— Черт, ма, ну и вонища! Что ты там делаешь? — Он сунул нос на кухню.
Синьора Билья с огромным ножом в руках разделывала, судя по размерам лежавшей перед ней на мраморном столе туши, антилопу, а может, и осла.
— Авввваааааавввваааа, — промычала она.
— Что? Ма, я тебя не понимаю. Совершенно не понимаю, — произнес Грациано, привалившись к косяку. Потом вспомнил: ах да, обет. Повернулся и поплелся в свою комнату. Повалился на кровать и прежде чем заснуть, решил, что завтра пойдет к отцу Костанцо («Кто знает, там ли все еще отец Костанцо? Может, он уже умер».) и поговорит о матери и ее обете. Надо бы как-то его снять. Эрика не должна видеть мать в таком состоянии. А потом подумал, что на самом деле в этом нет ничего плохого, его мать — соблюдающая обеты католичка, а ребенком он и сам изрядно верил в Бога.
Эрика поймет.
И заснул.
И спал сном праведника под постером с Джоном Траволтой времен фильма «Лихорадка субботнего вечера». Спал, раскрыв рот, и ноги его свешивались с кровати.
9
Спеши. Спеши. Спеши.
Спеши, ведь уже так поздно.
Спеши и не останавливайся.
И Пьетро спешил. Мчался вниз по склону. Он ничего не видел, потому что наступили сумерки, но это было не важно, он крутил педали в темноте, открыв рот. Фара его велосипеда светила слабо и была почти бесполезна.
Он наклонился, скользя по гальке на повороте, потом снова выпрямился и нажал на педали. Ветер свистел в ушах, от него слезились глаза.
Дорогу он знал наизусть. Каждый поворот. Каждую ямку. Он мог бы проехать по ней и без фары, с закрытыми глазами.

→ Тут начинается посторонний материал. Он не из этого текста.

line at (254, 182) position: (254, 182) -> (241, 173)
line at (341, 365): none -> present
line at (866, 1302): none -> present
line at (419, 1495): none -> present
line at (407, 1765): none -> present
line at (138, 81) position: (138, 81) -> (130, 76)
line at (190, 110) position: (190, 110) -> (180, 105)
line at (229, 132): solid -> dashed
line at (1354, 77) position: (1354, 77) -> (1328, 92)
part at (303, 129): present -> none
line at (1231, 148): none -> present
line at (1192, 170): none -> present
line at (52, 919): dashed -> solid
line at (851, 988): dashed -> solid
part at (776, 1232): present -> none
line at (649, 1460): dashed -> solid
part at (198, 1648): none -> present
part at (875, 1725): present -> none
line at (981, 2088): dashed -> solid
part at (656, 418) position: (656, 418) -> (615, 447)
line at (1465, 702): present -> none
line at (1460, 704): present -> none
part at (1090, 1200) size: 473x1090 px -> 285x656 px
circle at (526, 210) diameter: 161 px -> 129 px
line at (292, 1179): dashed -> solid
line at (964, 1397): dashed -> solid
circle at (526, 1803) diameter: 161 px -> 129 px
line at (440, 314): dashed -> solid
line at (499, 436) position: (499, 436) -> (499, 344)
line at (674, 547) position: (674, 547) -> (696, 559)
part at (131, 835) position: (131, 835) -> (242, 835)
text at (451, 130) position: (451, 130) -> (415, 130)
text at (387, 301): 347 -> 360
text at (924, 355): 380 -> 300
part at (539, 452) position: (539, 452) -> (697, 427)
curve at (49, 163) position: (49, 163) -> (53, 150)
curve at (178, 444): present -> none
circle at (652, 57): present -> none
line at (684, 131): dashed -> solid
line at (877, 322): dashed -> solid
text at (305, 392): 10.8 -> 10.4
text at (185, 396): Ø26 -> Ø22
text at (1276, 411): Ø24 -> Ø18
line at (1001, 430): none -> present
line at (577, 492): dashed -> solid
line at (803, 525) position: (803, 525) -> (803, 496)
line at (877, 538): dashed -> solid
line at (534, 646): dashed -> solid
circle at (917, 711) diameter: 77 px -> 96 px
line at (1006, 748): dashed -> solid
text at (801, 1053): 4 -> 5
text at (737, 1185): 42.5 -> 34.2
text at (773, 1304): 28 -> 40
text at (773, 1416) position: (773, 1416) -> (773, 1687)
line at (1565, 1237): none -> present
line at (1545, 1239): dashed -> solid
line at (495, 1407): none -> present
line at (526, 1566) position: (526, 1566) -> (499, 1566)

Надо было побить рекорд, который он установил три месяца назад и с тех пор так и не побил. Но, может, сегодня получится? Кто знает.
Быстрее молнии. Восемнадцать минуть двадцать секунд от дома Глории до его дома.
«Может, это потому, что я (он) сменил покрышку на заднем колесе?»
В тот раз, когда он установил рекорд, ему стало плохо и его вырвало посреди двора.
Но сегодня ему нужно побить рекорд не из спортивного интереса. Не потому, что ему так захотелось, а потому, что уже десять минут девятого и он совсем опаздывает. Он не закрыл Загора в конуре, не вынес мусор в мусорный бак, не закрыл поливальный кран в огороде…
«… и отец меня прибьет».
Спеши. Спеши. Спеши.
«И как всегда, это Глория виновата».
Она, как всегда, не давала ему уехать. «Ты же видишь, так нехорошо. Помоги мне хотя бы буквы нарисовать… Мы быстренько. Не будь задницей…» — настаивала она.
И вот Пьетро принялся рисовать буквы, а потом сделал голубую рамочку для фотографии комара, сосущего кровь, и не заметил, как пролетело время.